Supplied passage START

In an interview with Light Reading, Carmel Group Chairman and Chief Service Officer Jimmy Schaeffler said he was surprised that the top media executives “were able to lobby shareholders and board of director members to obtain such high compensation amounts.” He’s also surprised that since the study was released over the summer, no stockholder group from any of these companies has contacted him for more information so they could challenge the generous executive pay packages.
“I thought I’d get a call [from a Discovery stockholders group],” he said. “But I have not gotten any such call.”
Schaeffler cites a number of possible factors behind the high media payouts. These factors include the close ties between the media business and Wall Street, the strong influence these mainly charismatic executives exert over their boards, a long tradition of high media salaries and a lack of checks and balances on the company boards. He also believes media companies may have lost sight of how they much they really need to shell out for talented executives.
But, with traditional media powers like Time Warner Inc. (NYSE: TWX) now desperately fighting defensive battles to fend off such relative upstarts asNetflix Inc. (Nasdaq: NFLX), the days of bloated media CEO salaries could well be numbered. As their companies increasingly slip and slide in the new media economy, it will likely be awfully tough for the top executives to keep commanding such high compensation packages. Which would be a good thing.
“We may very well have seen the peak,” Schaeffler said. “This study is probably the last time you’ll see anything nearly that high.”

Supplied passage END

> [Activity list]
1 > Answer these from the article on media executive pay:
(a) What two titles does Jimmy Schaeffler hold at Carmel Group?
(b) From which company's stockholders group did Schaeffler expect to get a call?
(c) Which company does the article name as a traditional media power fighting defensive battles?
2 > In the article on media executive pay, list every factor named in the sentence that begins "These factors include".
3 > Output the part of the article on media executive pay that begins at the words "But, with traditional" and ends after the words "a good thing.".

Information supplied START

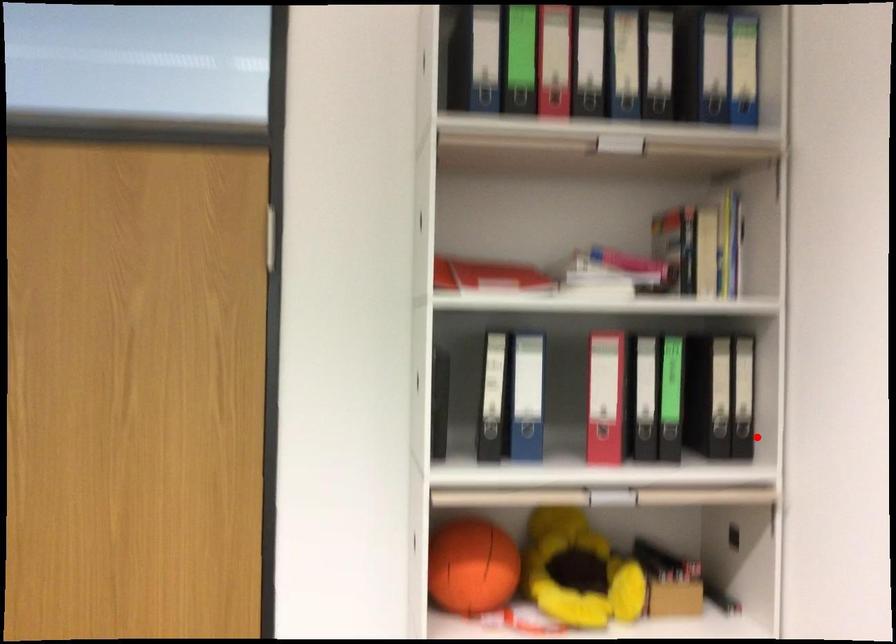
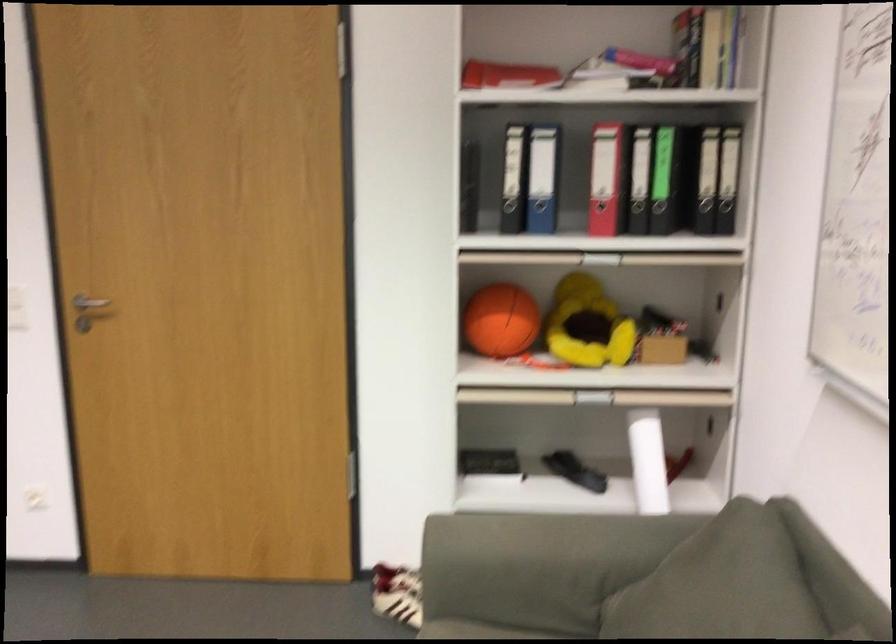
Question: I am providing you with two images of the same scene from different viewpoints. Image1 has a red point marked. In image2, the corresponding 3D location appears at what relative position? Reply with the corresponding letter.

Information supplied END

> [Answer set]
1 >
(a) Chairman and Chief Service Officer
(b) Discovery
(c) Time Warner Inc.

2 >
- Close ties between the media business and Wall Street
- The strong influence these mainly charismatic executives exert over their boards
- A long tradition of high media salaries
- A lack of checks and balances on the company boards

3 >
But, with traditional media powers like Time Warner Inc. (NYSE: TWX) now desperately fighting defensive battles to fend off such relative upstarts asNetflix Inc. (Nasdaq: NFLX), the days of bloated media CEO salaries could well be numbered. As their companies increasingly slip and slide in the new media economy, it will likely be awfully tough for the top executives to keep commanding such high compensation packages. Which would be a good thing.